What is your favourite art gallery and why?

 A recent visit to Cologne in Germany led to a discovery of the Kolomba Museum, designed by Peter Zumthor. Stone ruins, a secret garden, a dense archeological site; it was one of the most elegant spaces, housing one of the most exquisite collections. The whole visit (from viewing the artworks to walking through the space) became in itself a spiritual experience. Extraordinary.

 

Who would you most like to collaborate with and why?

Max Richter. His musical compositions have had a profound effect on me. I have a project to propose to him involving translating some of my drawings into music.

 

What is your daily routine when working?

I do try to dedicate a part of every day to working in the studio. As a lot of my work requires solitude and silence, I am able to find that in there. When I’m not painting or drawing, I can work equally efficiently in a crowded café.

 

What has been your most inspiring travel experience?

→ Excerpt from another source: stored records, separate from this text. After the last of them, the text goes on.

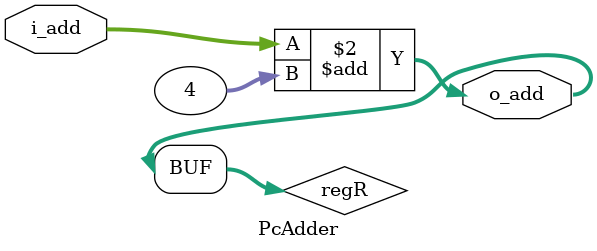
<source format=v>
`timescale 1ns / 1ps

module PcAdder
#(
  parameter	                    N_BUS   	= 32
)
(
  input       [N_BUS-1:0]       i_add, 
  output      [N_BUS-1:0]       o_add
);

  reg   signed	[N_BUS-1:0] regR;

  always @(*)       
    begin
        regR 		<= 		i_add + 32'd4;
    end
    
assign o_add = regR;

endmodule

</source>
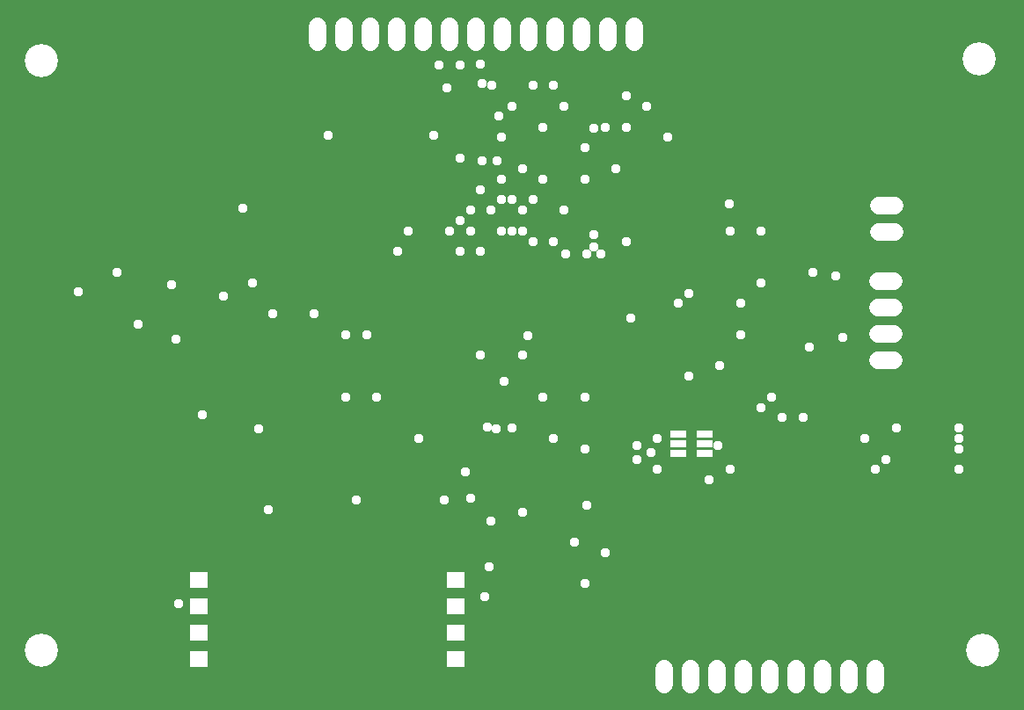
<source format=gbr>
G04 EAGLE Gerber RS-274X export*
G75*
%MOMM*%
%FSLAX34Y34*%
%LPD*%
%INSoldermask Bottom*%
%IPNEG*%
%AMOC8*
5,1,8,0,0,1.08239X$1,22.5*%
G01*
%ADD10R,1.703200X1.503200*%
%ADD11C,1.727200*%
%ADD12R,1.524000X0.762000*%
%ADD13C,3.203200*%
%ADD14C,0.959600*%


D10*
X465600Y57400D03*
X465600Y82800D03*
X465600Y108200D03*
X218600Y57400D03*
X218600Y82800D03*
X218600Y108200D03*
X465600Y133600D03*
X218600Y133600D03*
D11*
X638100Y652080D02*
X638100Y667320D01*
X612700Y667320D02*
X612700Y652080D01*
X587300Y652080D02*
X587300Y667320D01*
X561900Y667320D02*
X561900Y652080D01*
X536500Y652080D02*
X536500Y667320D01*
X511100Y667320D02*
X511100Y652080D01*
X485700Y652080D02*
X485700Y667320D01*
X460300Y667320D02*
X460300Y652080D01*
X434900Y652080D02*
X434900Y667320D01*
X409500Y667320D02*
X409500Y652080D01*
X384100Y652080D02*
X384100Y667320D01*
X358700Y667320D02*
X358700Y652080D01*
X333300Y652080D02*
X333300Y667320D01*
X873280Y469000D02*
X888520Y469000D01*
X888520Y494400D02*
X873280Y494400D01*
X869700Y48520D02*
X869700Y33280D01*
X844300Y33280D02*
X844300Y48520D01*
X818900Y48520D02*
X818900Y33280D01*
X793500Y33280D02*
X793500Y48520D01*
X768100Y48520D02*
X768100Y33280D01*
X742700Y33280D02*
X742700Y48520D01*
X717300Y48520D02*
X717300Y33280D01*
X691900Y33280D02*
X691900Y48520D01*
X666500Y48520D02*
X666500Y33280D01*
D12*
X679700Y255202D03*
X679700Y264600D03*
X679700Y273998D03*
X705100Y273998D03*
X705100Y264600D03*
X705100Y255202D03*
D11*
X872180Y421400D02*
X887420Y421400D01*
X887420Y396000D02*
X872180Y396000D01*
X872180Y370600D02*
X887420Y370600D01*
X887420Y345200D02*
X872180Y345200D01*
D13*
X973440Y65980D03*
X66820Y634460D03*
X67020Y65830D03*
X970000Y635400D03*
D14*
X160000Y380000D03*
X140000Y430000D03*
X342900Y562356D03*
X592074Y205740D03*
X630000Y600000D03*
X570000Y590000D03*
X493776Y117160D03*
X370332Y210312D03*
X480060Y212598D03*
X199456Y111158D03*
X660000Y270000D03*
X640000Y250000D03*
X590000Y310000D03*
X454914Y210312D03*
X530352Y198882D03*
X590000Y130000D03*
X610000Y160000D03*
X710000Y230000D03*
X660000Y240000D03*
X590000Y260000D03*
X430000Y270000D03*
X560000Y270000D03*
X505206Y278892D03*
X285750Y201168D03*
X550000Y310000D03*
X490000Y350000D03*
X530000Y350000D03*
X242316Y406908D03*
X192024Y418338D03*
X520000Y590000D03*
X540000Y610000D03*
X650000Y590000D03*
X560000Y610000D03*
X390000Y310000D03*
X330000Y390000D03*
X290000Y390000D03*
X270000Y420000D03*
X800000Y290000D03*
X720000Y340000D03*
X770000Y310000D03*
X860000Y270000D03*
X950000Y270000D03*
X806450Y358140D03*
X838200Y367030D03*
X780000Y290000D03*
X810000Y430000D03*
X740000Y370000D03*
X880189Y249811D03*
X950000Y260000D03*
X831850Y426720D03*
X760000Y300000D03*
X690000Y330000D03*
X890000Y280000D03*
X950000Y280000D03*
X730000Y470000D03*
X760000Y470000D03*
X550000Y570000D03*
X550000Y520000D03*
X540000Y500000D03*
X540000Y460000D03*
X505498Y537210D03*
X475488Y237744D03*
X496062Y281178D03*
X512064Y324612D03*
X630000Y570000D03*
X620000Y530000D03*
X610000Y570000D03*
X590000Y520000D03*
X570000Y490000D03*
X560000Y460000D03*
X491490Y537210D03*
X534924Y368902D03*
X590000Y550000D03*
X598730Y568730D03*
X500218Y610000D03*
X491130Y612156D03*
X470000Y630000D03*
X450000Y630000D03*
X520000Y470000D03*
X520000Y500000D03*
X510000Y560000D03*
X510000Y520000D03*
X500000Y490000D03*
X490000Y450000D03*
X470000Y480000D03*
X470000Y540000D03*
X510000Y470000D03*
X510000Y500000D03*
X480000Y490000D03*
X490000Y510000D03*
X444914Y562356D03*
X571500Y448056D03*
X457620Y607620D03*
X489657Y630343D03*
X598932Y466344D03*
X260604Y491490D03*
X196596Y365760D03*
X507492Y580644D03*
X470000Y450000D03*
X530000Y530000D03*
X102870Y411480D03*
X221742Y292608D03*
X592074Y448056D03*
X276606Y278892D03*
X498348Y146304D03*
X729234Y496062D03*
X360000Y370000D03*
X360000Y310000D03*
X420000Y470000D03*
X460000Y470000D03*
X580000Y170000D03*
X500000Y190000D03*
X520000Y280000D03*
X380000Y370000D03*
X670000Y560000D03*
X630000Y460000D03*
X760000Y420000D03*
X690000Y410000D03*
X740000Y400000D03*
X680000Y400000D03*
X730000Y240000D03*
X634475Y386031D03*
X605790Y448056D03*
X653796Y256032D03*
X950000Y240000D03*
X870000Y240000D03*
X717804Y262890D03*
X640080Y262890D03*
X598932Y454914D03*
X530000Y490000D03*
X530000Y470000D03*
X480000Y470000D03*
X410000Y450000D03*
M02*

</source>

 Four years ago, I was in Ile de Re, an island just off the west coast of France. I found a broken stone on the beach that then became an integral part of my work. The chance event of finding that stone might have meant absolutely nothing to someone else, but for me, it symbolized absolutely everything. That very stone later served as a main piece in my first solo exhibition at Galerie Fatiha Selam.

 

 

What advice would you give to a young person following in your footsteps? 

disengnia Antonio disegnia Antonio / disegnia e non perdere tempo’ (draw Antonio draw Antonio / draw and don’t waste time)  – Michaelangelo wrote these words to his boy apprentice on some studies of the Virgin and Child. I would urge anyone to follow that.

  

Do you find that Paris’s culture inspires or influences your art?

 Paris is still full of the brilliance of past visitors, enriched by the passage of all the artists of the world. The sky is opaline. Each stone has a history. Whether or not I move away to discover new cultures, Paris will always remain a muse.

  

Why do you love what you do?

 There is definitely something very meditative and tranquil in the painting technique I have adopted. Like Mark Rothko’s huge black canvases, the whole process tends to draw me in, calm me down and enable me to draw my thoughts together. I enjoy the flexibility and spontaneity of what I do. I will be eternally grateful for that lucky star above my head.